Aussi l'Écriture nous présente-t-elle toujours l'humilité, non
comme un but en soi, mais comme la condition des autres vertus et de
l'élévation véritable, celle de la gloire (Lu 14:11,Mt 23:12,
cf. les textes déjà cités). Ainsi, l'humilité chrétienne n'a rien
d'affecté ni d'obséquieux; (cf. Col 2:18,23) elle n'est pas plus
la fausse modestie que le découragement, la méconnaissance de notre
valeur ou l'abandon de notre dignité; elle est la joyeuse acceptation
de notre dépendance de fait à l'égard de Dieu, et de notre dépendance
volontaire au service de nos frères; elle nous libère de la
satisfaction de nous-mêmes, toujours paralysante, et nous inspire
continuellement le besoin de progrès nouveaux (Php 3:12,14).

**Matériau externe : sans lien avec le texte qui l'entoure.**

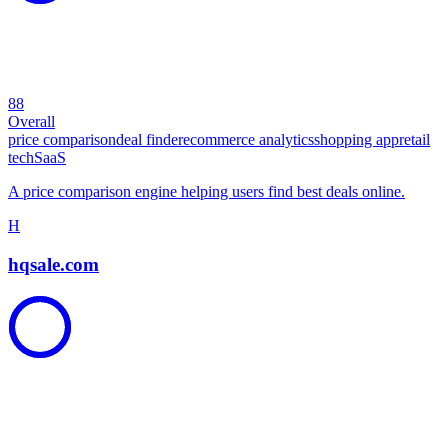
88
Overall
price comparison
deal finder
ecommerce analytics
shopping app
retail
tech
SaaS
A price comparison engine helping users find best deals online.
H
hqsale.com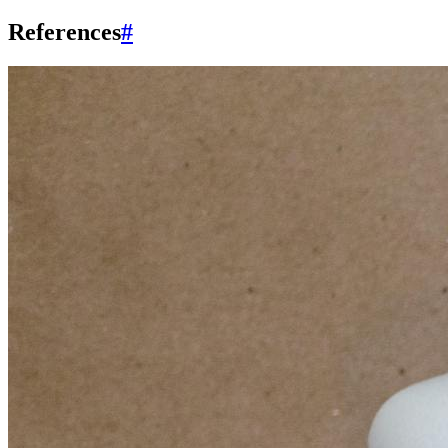
References
#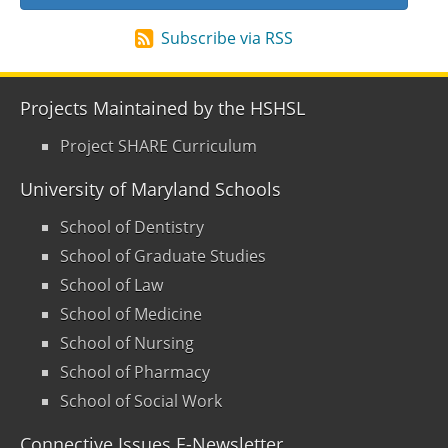
Subscribe via RSS
Projects Maintained by the HSHSL
Project SHARE Curriculum
University of Maryland Schools
School of Dentistry
School of Graduate Studies
School of Law
School of Medicine
School of Nursing
School of Pharmacy
School of Social Work
Connective Issues E-Newsletter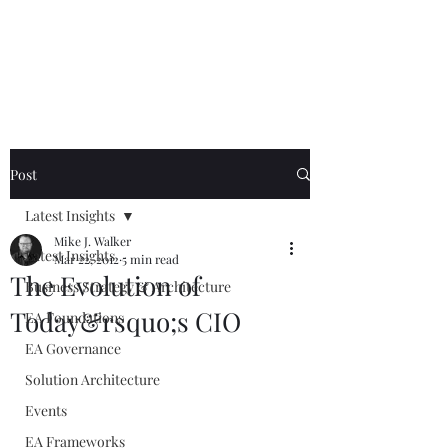
Mike The
Architect
Post
Latest Insights
Mike J. Walker
Latest Insights
Mar 22, 2012
5 min read
The Evolution of
Business Strategy & Architecture
Today&rsquo;s CIO
EA Foundations
EA Governance
Solution Architecture
Events
EA Frameworks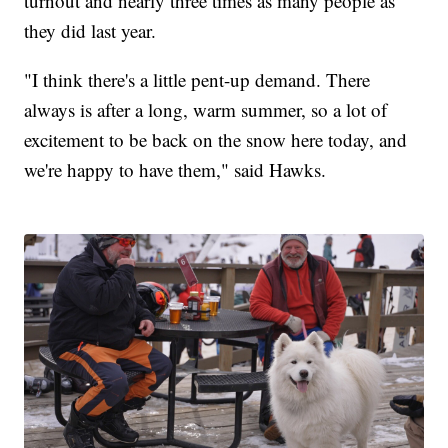
turnout and nearly three times as many people as
they did last year.
"I think there's a little pent-up demand. There
always is after a long, warm summer, so a lot of
excitement to be back on the snow here today, and
we're happy to have them," said Hawks.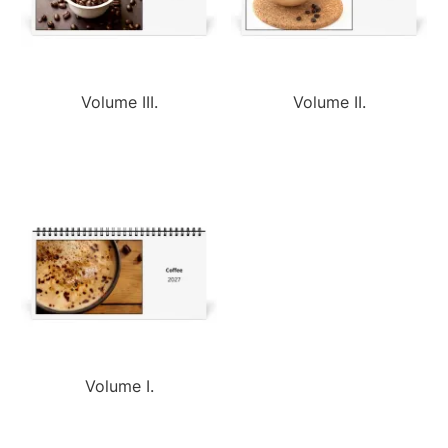
Volume III.
Volume II.
Volume I.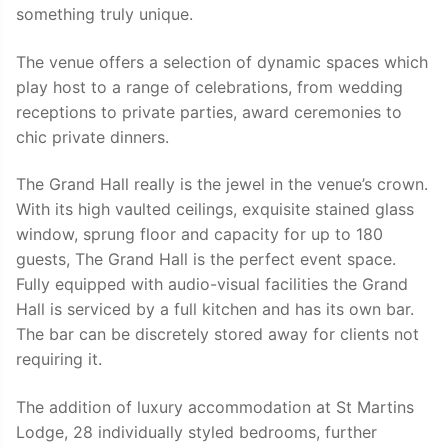
something truly unique.
The venue offers a selection of dynamic spaces which
play host to a range of celebrations, from wedding
receptions to private parties, award ceremonies to
chic private dinners.
The Grand Hall really is the jewel in the venue’s crown.
With its high vaulted ceilings, exquisite stained glass
window, sprung floor and capacity for up to 180
guests, The Grand Hall is the perfect event space.
Fully equipped with audio-visual facilities the Grand
Hall is serviced by a full kitchen and has its own bar.
The bar can be discretely stored away for clients not
requiring it.
The addition of luxury accommodation at St Martins
Lodge, 28 individually styled bedrooms, further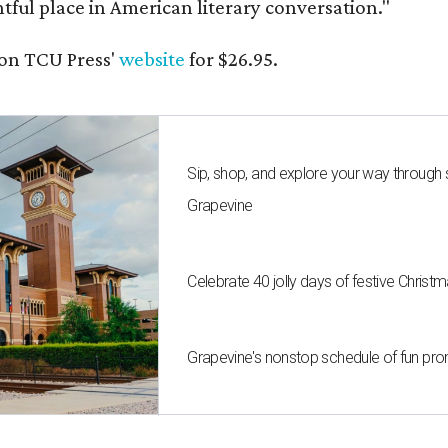
ghtful place in American literary conversation."
on TCU Press'
website
for $26.95.
Sip, shop, and explore your way through
Grapevine
Celebrate 40 jolly days of festive Christ
Grapevine's nonstop schedule of fun pro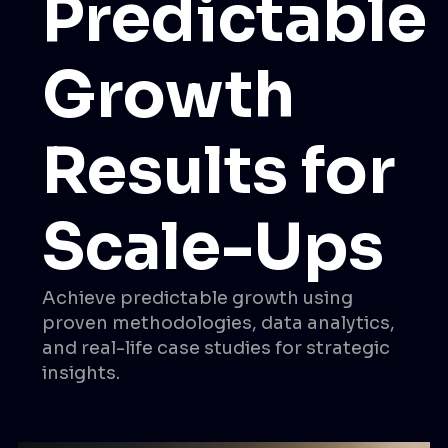
Predictable
Growth
Results for
Scale-Ups
Achieve predictable growth using
proven methodologies, data analytics,
and real-life case studies for strategic
insights.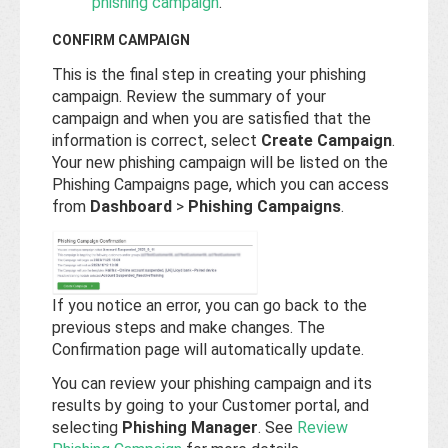
phishing campaign
.
CONFIRM CAMPAIGN
This is the final step in creating your phishing
campaign. Review the summary of your
campaign and when you are satisfied that the
information is correct, select
Create Campaign
.
Your new phishing campaign will be listed on the
Phishing Campaigns page, which you can access
from
Dashboard
>
Phishing Campaigns
.
If you notice an error, you can go back to the
previous steps and make changes. The
Confirmation page will automatically update.
You can review your phishing campaign and its
results by going to your Customer portal, and
selecting
Phishing Manager
. See
Review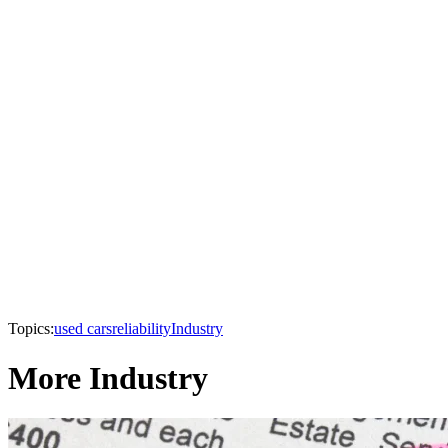
Topics:
used cars
reliability
Industry
More Industry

Éminemment stimulante et féconde, c'est elle qui nous apprend (pour
adapter à notre propos le langage de Kant) à ne jamais considérer
notre moi comme une fin, mais toujours comme un moyen, au service de
Dieu et de l'humanité.
Voilà pourquoi Jésus lui-même a pu, quoique Seigneur et Maître,
en donner aussi l'exemple. De Dieu, le seul Être bon d'une façon
absolue (Mr 10:18), il se sentait complètement dépendant, pour
réaliser Ses desseins (Jn 5:19,30) en apprenant, bien qu'il fût
Fils, l'obéissance dans la souffrance (Heb 5:8); ce n'est pas sa
propre gloire qu'il cherchait (Jn 8:30); aussi avait-il le
droit, au moment même où il disait: «Venez à moi», de se qualifier
«humble de coeur» (Mt 11:28,30). Le quatrième évang, marque
magnifiquement en lui l'étroite union de la dignité suprême et de la
suprême humilité: «Jésus, qui savait que le Père lui avait remis
toutes choses entre les mains, qu'il était venu de Dieu, et qu'il
s'en allait à Dieu» (ayant donc conscience de son incommensurable
supériorité), «...se ceignit d'un linge, remplit d'eau le bassin et
se mit à laver les pieds de ses disciples»--besogne d'esclave!--pour
leur enseigner l'humilité dans le service et l'amour
fraternel (Jn 13:3,12). De même saint Paul ayant à répéter une
exhortation analogue à ses amis de Philippes, leur rappelle l'idéal
d'humilité et de désintéressement du Maître: «Ayez les mêmes
sentiments que Jésus-Christ a eus, lui qui, étant en forme de
Dieu..., s'est anéanti lui-même, prenant la forme d'un serviteur...,
et s'est abaissé lui-même, se rendant obéissant jusqu'à la mort, et
jusqu'à la mort de la croix...» (Php 2:3,8). Cette humilité du
Seigneur, sublimité dans la consécration jusqu'au sacrifice, c'est
l'idéal divin qui dicte au pécheur, certes! sa propre humilité,
simplicité dans sa repentance et dans sa consécration; et ce qui l'en
rend capable, c'est la puissance souveraine de ce Seigneur
vivant.
--Voir (Php 2:9,11) Trench, Syn. N.T., parag.XLII; Jean
Monod, art. Humilité dans Encycl., t. VI, p. 422. Jn L.